Le repowering est une pratique courante du secteur de l’énergie : elle consiste à remplacer totalement ou partiellement les équipements d’une installation de production d’énergie électrique pour augmenter son rendement électrique (augmentation de la quantité d’énergie générée), réduire ses coûts d’exploitation et de maintenance, et améliorer son acceptabilité sociale et environnementale (diminution du bruit, par exemple). En ce qui concerne les éoliennes terrestres, les Danois et les Allemands tiennent le haut du pavé du repowering.

En France, ce sujet du repowering des installations éoliennes terrestres est devenu stratégique avec la perspective de l’expiration des contrats d’obligation d’achat à horizon 2020, pour un nombre élevé de ces installations. Le repowering permet de poursuivre l’exploitation des parcs, hors contrat d’obligation d’achat, après une remise à niveau technique ; cela peut d’ailleurs s’accompagner d’un mode alternatif relativement sûr d’écoulement de la production, par le biais des Corporate PPAs : ces contrats entre un producteur et un consommateur offrent un nouveau débouché à cette électricité verte, en dédiant telle centrale à tel(s) site(s) de consommation.

Cela ne peut toutefois se faire sans engager de démarches administratives. En effet, depuis la loi n° 2010-788 du 12 juillet 2010 dite "loi Grenelle 2", les éoliennes terrestres sont des installations classées pour la protection de l’environnement. Ainsi, les installations nouvelles sont soumises à autorisation (article L.181-1 du Code de l’environnement) si leur hauteur ou leur puissance totale installée est supérieure à certains seuils (rubrique 2980 de la nomenclature).

Or, toute modification substantielle des conditions d’exploitation nécessite une nouvelle autorisation (article L.181-14 du Code de l’environnement).

L’article R.181-46 du Code de l’environnement définit ce qu’est une modification substantielle assujettie à la délivrance d’une nouvelle autorisation : il s’agit des extensions qui doivent faire l’objet d’une nouvelle évaluation environnementale en application du II de l’article R.122-2 du même Code, des modifications qui entraînent l’atteinte des seuils quantitatifs et des critères fixés par arrêté du ministre chargé de l’environnement ou enfin des modifications de nature à entraîner des dangers et inconvénients significatifs pour les intérêts mentionnés à l’article L.181-3 du Code de l’environnement. Dans cette hypothèse, la délivrance d’une nouvelle autorisation environnementale est soumise aux mêmes formalités qu’une autorisation initiale.

Toute autre modification notable apportée aux installations ou à leurs modalités d’exploitation ou de mise en œuvre doit être portée à la connaissance du préfet qui peut, compte tenu de la nature et de l’ampleur de la modification, fixer des prescriptions complémentaires ou adapter l’autorisation environnementale dans les formes prévues à l’article R.181-45 du Code de l’environnement.
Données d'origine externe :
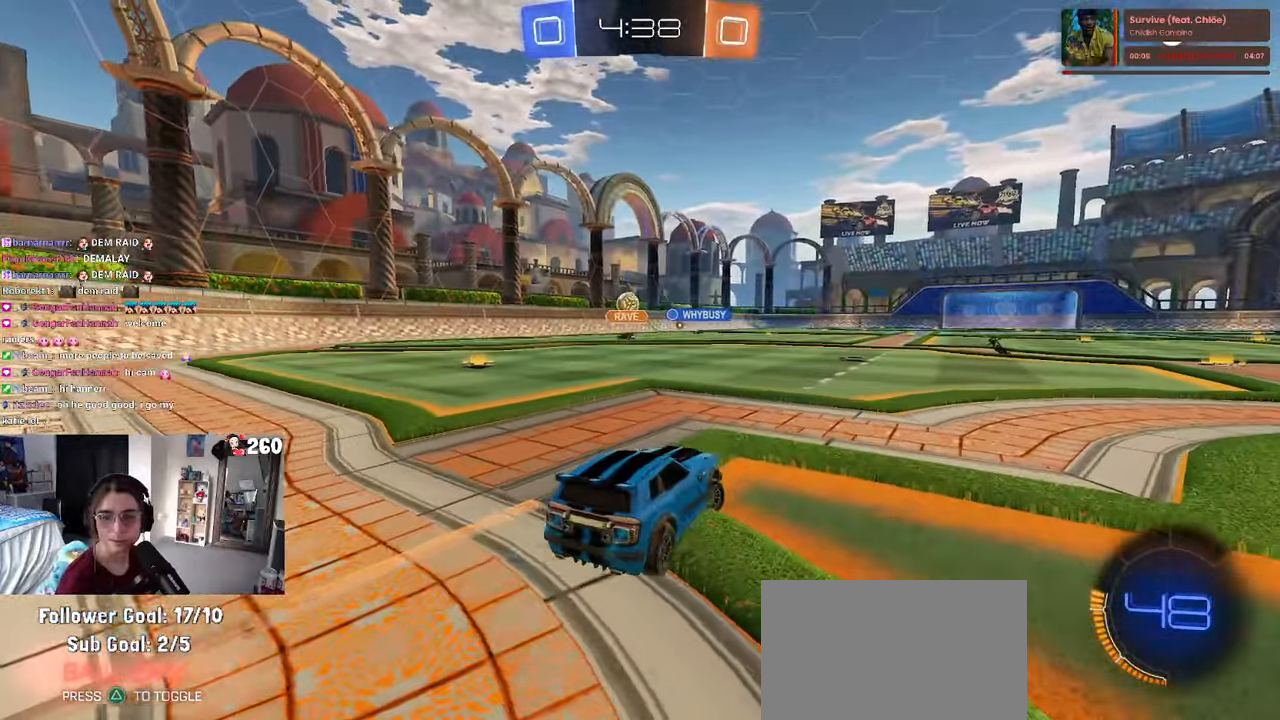
{"buttons": [], "left_stick": "center", "right_stick": "center", "events": [[50, "left_stick", "center"], [100, "left_stick", "left"], [450, "left_stick", "center"]]}
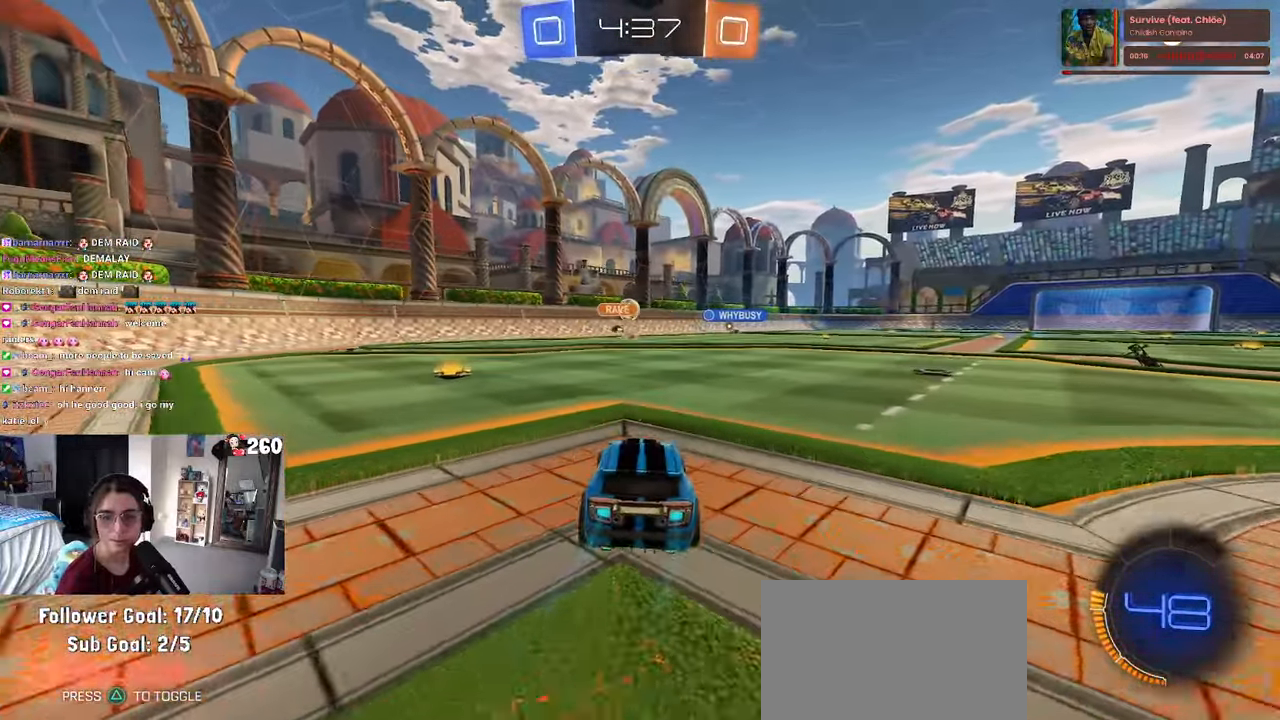
{"buttons": ["R1"], "left_stick": "center", "right_stick": "center", "events": [[467, "R1", "down"]]}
L’instruction du Gouvernement du 11 juillet 2018 se veut donc un vade mecum à l’attention des services instructeurs, destiné à homogénéiser le traitement des demandes de modification présentées par les exploitants d’éoliennes terrestres, afin de faire le distinguo entre les modifications substantielles et les modifications notables.

Le service instructeur doit ainsi distinguer :

  • le renouvellement à l’identique du parc (éoliennes de dimensions identiques) au même emplacement nécessitant des travaux touchant les fondations. Cette première modification est "notable" et ne nécessite qu’un "porté à connaissance" du préfet ;
  • l’extension du parc, qui correspond soit à une augmentation du nombre d’éoliennes de hauteur de mâts supérieure ou égale à 50 m, soit, dans le cas d’un parc ne comportant que des éoliennes dont la hauteur de mât est comprise entre 12 et 50 m, une augmentation de capacité de plus de 20 MW. Cette modification est "substantielle" et nécessite le dépôt d’un dossier d’autorisation environnementale et la reprise d’une procédure complète d’autorisation.  

Il va aussi de soi qu’un projet de renouvellement de parc jusque-là soumis à déclaration, qui conduirait à augmenter la hauteur des mâts des éoliennes et à dépasser une hauteur de 50 m, nécessiterait l’obtention d’une autorisation environnementale.

L’instruction du Gouvernement du 11 juillet 2018 relative à l’appréciation des projets de renouvellement des parcs éoliens terrestres est très importante en termes de prévisibilité et de sécurité juridique, car elle donne aux préfets de région des directives pour apprécier les situations qui ne correspondent ni à un renouvellement à l’identique du parc, ni à une extension. A cet égard, le logigramme fournit en annexe 1 de l’instruction explicite le raisonnement à tenir.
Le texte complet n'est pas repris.